A MISOGINIA DE BERILO NEVES
Miguel Carqueija

Resenha da coletãnea de contos “A mulher e o diabo”, de Berilo Neves – Editora Civilização Brasileira. Rio de Janeiro, terceira edição aumentada, 1936.

Nada menos de 30 contos, alguns bem curtos, compoem este volume, hoje uma raridade, a testemunhas que na longínqua década de 1930 já existiam escritores de ficção científica no Brasil. É verdade que Berilo Neves circula facilmente por vários gêneros, misturando FC com narrativa sobrenatural – em “O baile do Sr. Diabo” o inferno pode ser alcançado em espaçonave (chamada prosaicamente “monoplano transethereo”) — passando por fábulas onde bacilos conversam ou uma pulga conta a sua história, e tudo perpassado por irônicas críticas sociais carregadas de misoginia — no conto “O casamento do Diabo” o Adversário resolve casar com uma das mulheres do inferno, e pouco tempo depois pede o divórcio. Moral da história: mulher, nem o diabo aguenta — na visão do autor, é claro.
O ceticismo de Berilo manifesta-se também em “Os raios Z”, onde, fazendo lembrar o célebre romance de Joaquim Manuel de Macedo “A luneta mágica”, certo cientista, podendo perceber o pensamento humano graças a sua descoberta, acaba por se suicidar pois só enxerga maldade e fingimento nos semelhantes.
Em “O Professor Sérgio Livintinoff” questiona-se o sentido de uma vida mais longeva, porém destituída de amor.
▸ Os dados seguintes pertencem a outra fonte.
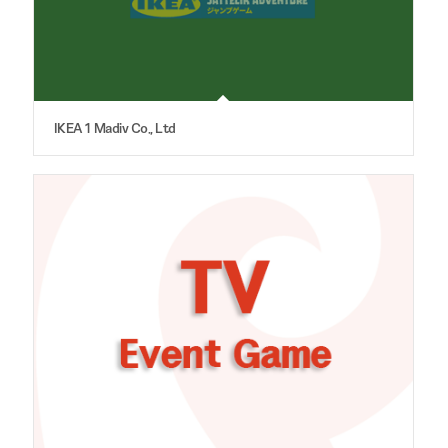
IKEA 1 Madiv Co., Ltd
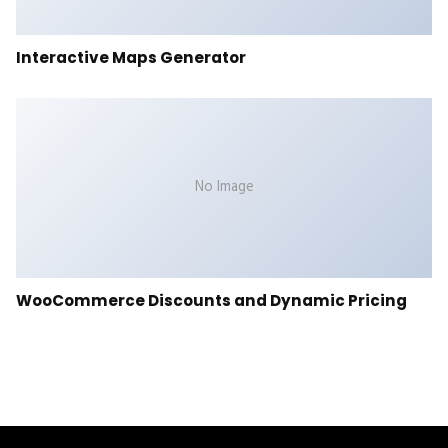
Interactive Maps Generator
No Image
WooCommerce Discounts and Dynamic Pricing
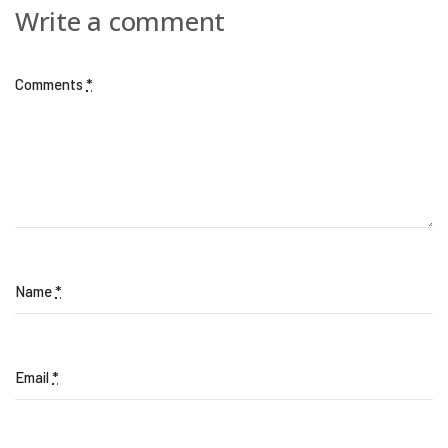
Write a comment
Comments
*
Name
*
Email
*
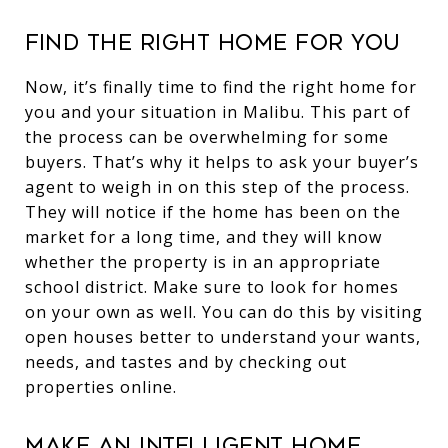
Find the right home for you
Now, it’s finally time to find the right home for
you and your situation in Malibu. This part of
the process can be overwhelming for some
buyers. That’s why it helps to ask your buyer’s
agent to weigh in on this step of the process.
They will notice if the home has been on the
market for a long time, and they will know
whether the property is in an appropriate
school district. Make sure to look for homes
on your own as well. You can do this by visiting
open houses better to understand your wants,
needs, and tastes and by checking out
properties online.
Make an intelligent home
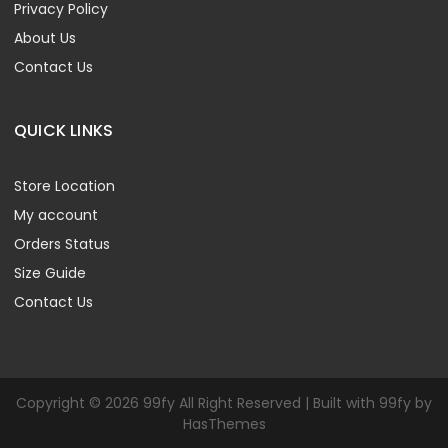
Privacy Policy
About Us
Contact Us
QUICK LINKS
Store Location
My account
Orders Status
Size Guide
Contact Us
Copyright © 2026 99fy All Right Reserved | Built with 99fy by
HasThemes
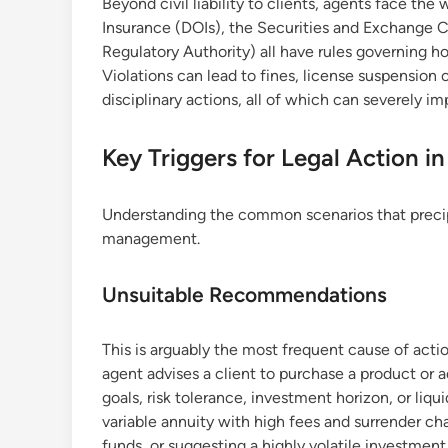
Beyond civil liability to clients, agents face th
Insurance (DOIs), the Securities and Exchange 
Regulatory Authority) all have rules governing h
Violations can lead to fines, license suspension 
disciplinary actions, all of which can severely imp
Key Triggers for Legal Action i
Understanding the common scenarios that precipita
management.
Unsuitable Recommendations
This is arguably the most frequent cause of ac
agent advises a client to purchase a product or ad
goals, risk tolerance, investment horizon, or l
variable annuity with high fees and surrender ch
funds, or suggesting a highly volatile investmen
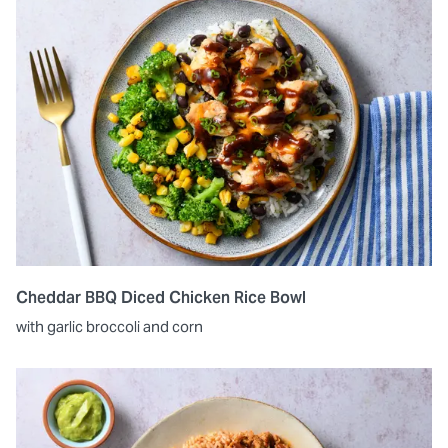
Cheddar BBQ Diced Chicken Rice Bowl
with garlic broccoli and corn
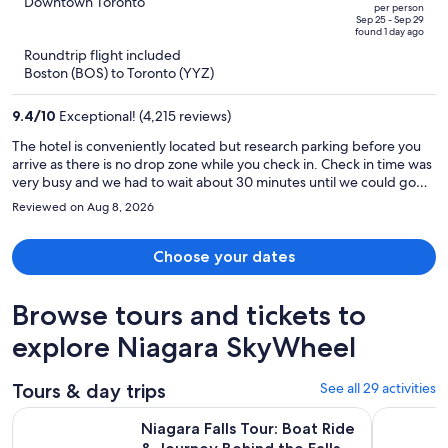
out
Downtown Toronto
per person
price
of
Sep 25 - Sep 29
found 1 day ago
is
5
Roundtrip flight included
now
Boston (BOS) to Toronto (YYZ)
$929
per
9.4
/
10
Exceptional! (4,215 reviews)
person
The hotel is conveniently located but research parking before you
arrive as there is no drop zone while you check in. Check in time was
very busy and we had to wait about 30 minutes until we could go
up. The room was very neat and clean and the beds were
Reviewed on Aug 8, 2026
comfortable. There was very little outside noise. All the staff were
pleasant.
Choose your dates
Browse tours and tickets to
explore Niagara SkyWheel
Tours & day trips
See all 29 activities
Open
Niagara Falls Tour: Boat Ride & Journey Behind the Falls
Niagara Fa
Niagara Falls Tour: Boat Ride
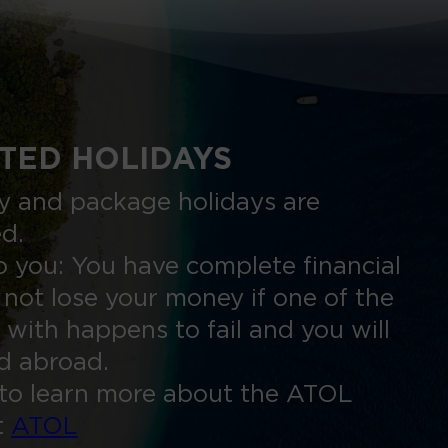
TED HOLIDAYS
nly and package holidays are
ed.
 you: You have complete financial
 not lose your money if one of the
 with happens to fail and you will
ed abroad.
to learn more about the ATOL
t
ATOL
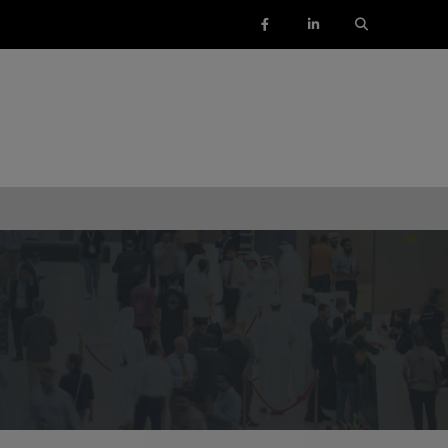
ENTS
SAUDI ARABIA
SOUTH AFRICA
ig 5 Construct Saudi
Big 5 Construct South Africa
Saudi FM & Clean
South Africa Infrastructure
Expo
HVACR Saudi Arabia
Marble and Stone Saudi
rabia
Windows, Doors & Facades
audi Arabia
lobal Infrastructure Expo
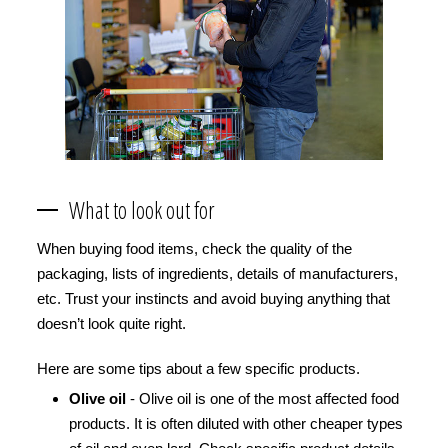
What to look out for
When buying food items, check the quality of the
packaging, lists of ingredients, details of manufacturers,
etc. Trust your instincts and avoid buying anything that
doesn’t look quite right.
Here are some tips about a few specific products.
Olive oil
- Olive oil is one of the most affected food
products. It is often diluted with other cheaper types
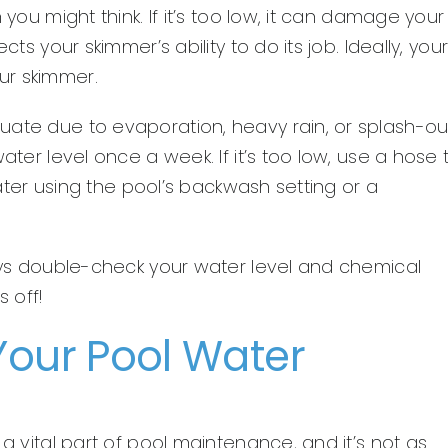
 you might think. If it’s too low, it can damage your
ts your skimmer’s ability to do its job. Ideally, you
ur skimmer.
uate due to evaporation, heavy rain, or splash-ou
ater level once a week. If it’s too low, use a hose 
 water using the pool’s backwash setting or a
ways double-check your water level and chemical
 off!
Your Pool Water
 a vital part of pool maintenance, and it’s not as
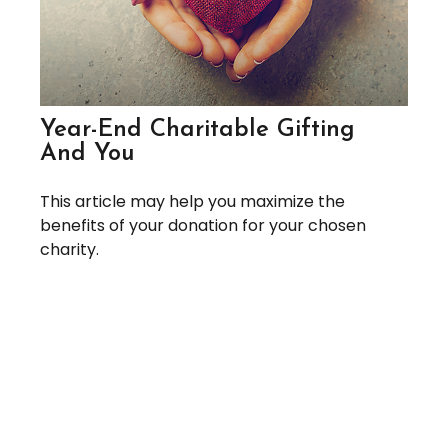
Year-End Charitable Gifting
And You
This article may help you maximize the
benefits of your donation for your chosen
charity.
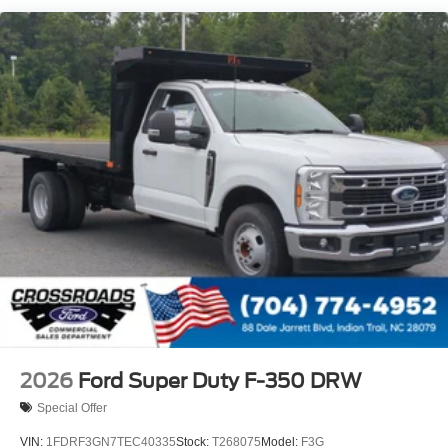
2026
Ford Super Duty F-350 DRW
Special Offer
VIN:
1FDRF3GN7TEC40335
Stock:
T268075
Model:
F3G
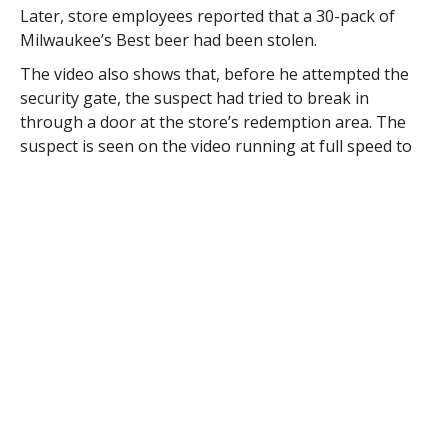
Later, store employees reported that a 30-pack of
Milwaukee’s Best beer had been stolen.
The video also shows that, before he attempted the
security gate, the suspect had tried to break in
through a door at the store’s redemption area. The
suspect is seen on the video running at full speed to
ram the door with his shoulder.
Although he succeeded in damaging the door, no
entry was gained and the suspect directed his
attention to the main door.
Det. Todd Edwards reports that, a few days later while
investigating an unrelated crime, he observed that the
suspect seen on the video he was reviewing appeared
to be the same person who had been seen on the
Molt’s video.
When Edward’s suspect was identified as Nathan
Bagley, 29, of 96 City View Road and formerly of 514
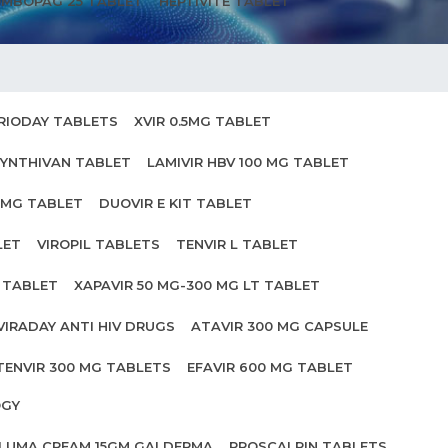
MBOPAG 25 TABLET
HEPTIVITE TABLET
RIODAY TABLETS
XVIR 0.5MG TABLET
YNTHIVAN TABLET
LAMIVIR HBV 100 MG TABLET
0MG TABLET
DUOVIR E KIT TABLET
LET
VIROPIL TABLETS
TENVIR L TABLET
0 TABLET
XAPAVIR 50 MG-300 MG LT TABLET
VIRADAY ANTI HIV DRUGS
ATAVIR 300 MG CAPSULE
TENVIR 300 MG TABLETS
EFAVIR 600 MG TABLET
OGY
ILUMA CREAM 15GM GALDERMA
PROSCALPIN TABLETS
Aqui o autor tem razão: viver sem amor não é viver.
“A derrota de Marte”, em poucas páginas, parece ser uma sátira ao romance “A guerra dos mundos”, de H.G. Wells. Até na explicação para a retirada dos marcianos.
Em suma, um livro que faz uso da FC e outros gêneros como um veículo para a sátira e a crítica social, quase em tom de crônica jornalística. A lamentar o baixo conceito que Berilo Neves demonstra em relação às mulheres, o que torna alguns trechos de suas histórias, bastante desagradáveis.

Rio de Janeiro, 5 de março de 2006 – 23 de maio de 2015.